Besonderes Augenmerk richtet der neue Förderplan auf die Prävention, für die zusätzliche Mittel bereitgestellt werden. „Jeden Euro, den ich in die Vorbeugung stecke, brauche ich hinterher nicht für die Reparatur”, erklärte Expertin Eva-Maria Voigt-Küppers. Langfristig spare man damit Geld für Jugendhilfemaßnahmen wie eine teure Heimunterbringung, aber vor allem erspare man jungen Menschen negative Erfahrungen und Leid. Ein Punkt, an dem in der Runde Einstimmigkeit herrschte.

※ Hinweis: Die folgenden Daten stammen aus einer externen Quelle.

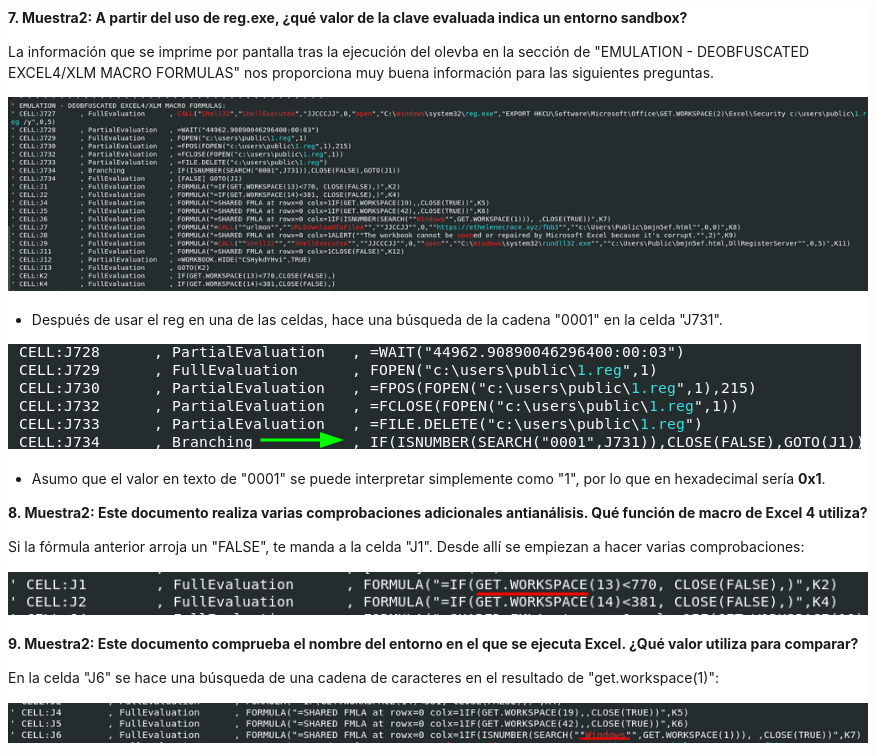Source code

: 
**7. Muestra2: A partir del uso de reg.exe, ¿qué valor de la clave evaluada indica un entorno sandbox?** <a name="p7"></a>

La información que se imprime por pantalla tras la ejecución del olevba en la sección de "EMULATION - DEOBFUSCATED EXCEL4/XLM MACRO FORMULAS" nos proporciona muy buena información para las siguientes preguntas.

![xlmmacros](https://github.com/Sokratica/sokratica/blob/master/assets/img/xlmmacros/img11.png?raw=true)

- Después de usar el reg en una de las celdas, hace una búsqueda de la cadena "0001" en la celda "J731".

![xlmmacros](https://github.com/Sokratica/sokratica/blob/master/assets/img/xlmmacros/img12.png?raw=true)

- Asumo que el valor en texto de "0001" se puede interpretar simplemente como "1", por lo que en hexadecimal sería **0x1**.


**8. Muestra2: Este documento realiza varias comprobaciones adicionales antianálisis. Qué función de macro de Excel 4 utiliza?** <a name="p8"></a>

Si la fórmula anterior arroja un "FALSE", te manda a la celda "J1". Desde allí se empiezan a hacer varias comprobaciones:

![xlmmacros](https://github.com/Sokratica/sokratica/blob/master/assets/img/xlmmacros/img13.png?raw=true)


**9. Muestra2: Este documento comprueba el nombre del entorno en el que se ejecuta Excel. ¿Qué valor utiliza para comparar?** <a name="p9"></a>

En la celda "J6" se hace una búsqueda de una cadena de caracteres en el resultado de "get.workspace(1)":

![xlmmacros](https://github.com/Sokratica/sokratica/blob/master/assets/img/xlmmacros/img14.png?raw=true)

Knackpunkt ist: Präventionsarbeit fällt unter freiwillige Leistungen, weshalb hier in den Kommunen Gefahr durch den Rotstift droht. Für die Abgeordnete ein generelles Problem: „Die Unterscheidung in freiwillig und pflichtig ist überholt. Hier müssen wir über das Gesamtsystem nachdenken.” Ansätze dazu gebe es im NRW-Innenministerium, was die Anwesenden begrüßten.

„Wollen wir hoffen, dass der Innenminister da dranbleibt”, kommentierte Alsdorfs Jugenddezernent Stephan Spaltner.

Der Kinder- und Jugendförderplan ist ein zentrales Instrument der Jugendpolitik. Aus diesem Förderprogramm werden zum Beispiel Jugendzentren, die Arbeit der Jugendverbände und der kulturellen Jugendarbeit sowie Beratungsstellen, Jugendwerkstätten oder Projekte für schulmüde Jugendliche unterstützt. Daneben werden Projekte zu verschiedenen Schwerpunkten gefördert, wie internationale Austauschmaßnahmen oder Kultur- und Medienprojekte.

Erstmals waren im Vorfeld auch Jugendliche selbst im Rahmen von drei Regionalkonferenzen an der Entwicklung beteiligt. Bis zum Jahr 2015 sind jährlich 100 Millionen Euro für den Kinder- und Jugendförderplan eingeplant.